No fewer than 47 indigenous Kano female medical doctors have returned from Sudan after successfully completing their training sponsored by the state government.
Abba Anwar, the Chief Press Secretary to the governor, announced this in a statement on Saturday in Kano.
The new medical graduates left for Sudan since 2014, but encountered challenges in fees payment before the administration of Gov. Abdullahi Ganduje cleared all the hurdles.
This paved the way for the completion of their MBBS programme in Al-Ahfad, Al-Razi and Umdurman Universities in Sudan.
According to the statement, the doctors arrived at the Malam Aminu Kano International Airport (MAKIA) Friday night.
They were accompanied by Muhuyi Rimingado, Executive Chairman of Kano State Public Complaints and Anti-Corruption Commission.
Speaking at a reception for the scholars in Kano, Rimingado said the state government was determined to unearth any alleged sharp practices associated with foreign scholarship programmes in the previous administration in the state.
“Gov. Ganduje has vows to purify the process of paying any outstanding fees left behind by the past administration so that taxpayers’ money will not leak again in the name of foreign scholarship.
“That is why the governor directed our office to come into the exercise.
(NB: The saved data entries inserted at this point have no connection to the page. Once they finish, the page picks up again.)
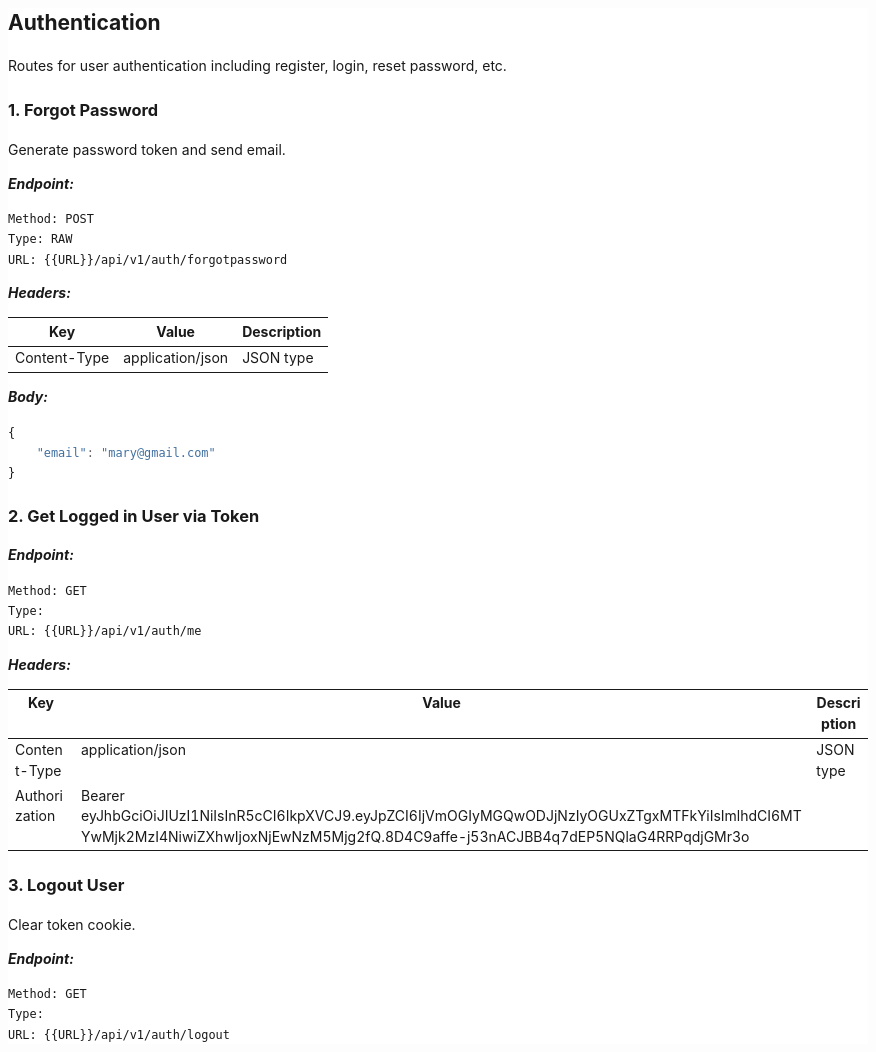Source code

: 
## Authentication

Routes for user authentication including register, login, reset password, etc.

### 1. Forgot Password

Generate password token and send email.

**_Endpoint:_**

```bash
Method: POST
Type: RAW
URL: {{URL}}/api/v1/auth/forgotpassword
```

**_Headers:_**

| Key          | Value            | Description |
| ------------ | ---------------- | ----------- |
| Content-Type | application/json | JSON type   |

**_Body:_**

```js
{
    "email": "mary@gmail.com"
}
```

### 2. Get Logged in User via Token

**_Endpoint:_**

```bash
Method: GET
Type:
URL: {{URL}}/api/v1/auth/me
```

**_Headers:_**

| Key           | Value                                                                                                                                                                              | Description |
| ------------- | ---------------------------------------------------------------------------------------------------------------------------------------------------------------------------------- | ----------- |
| Content-Type  | application/json                                                                                                                                                                   | JSON type   |
| Authorization | Bearer eyJhbGciOiJIUzI1NiIsInR5cCI6IkpXVCJ9.eyJpZCI6IjVmOGIyMGQwODJjNzIyOGUxZTgxMTFkYiIsImlhdCI6MTYwMjk2MzI4NiwiZXhwIjoxNjEwNzM5Mjg2fQ.8D4C9affe-j53nACJBB4q7dEP5NQlaG4RRPqdjGMr3o |             |

### 3. Logout User

Clear token cookie.

**_Endpoint:_**

```bash
Method: GET
Type:
URL: {{URL}}/api/v1/auth/logout
```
“Parents should know that, out of more than $2 million meant for this exercise, Gov. Ganduje’s administration paid over half of the money.
“That is, over $1 million was paid,’’ he said.
According to the chairman, his agency would continue to investigate what transpired in the whole process.
He added that anyone found culpable will face the music.
In a brief remark, the Commissioner for Higher Education, Dr Mariya Bunkure, acknowledged the administration’s effort in helping the doctors to finish their studies successfully.
“This administration is always ready for human development.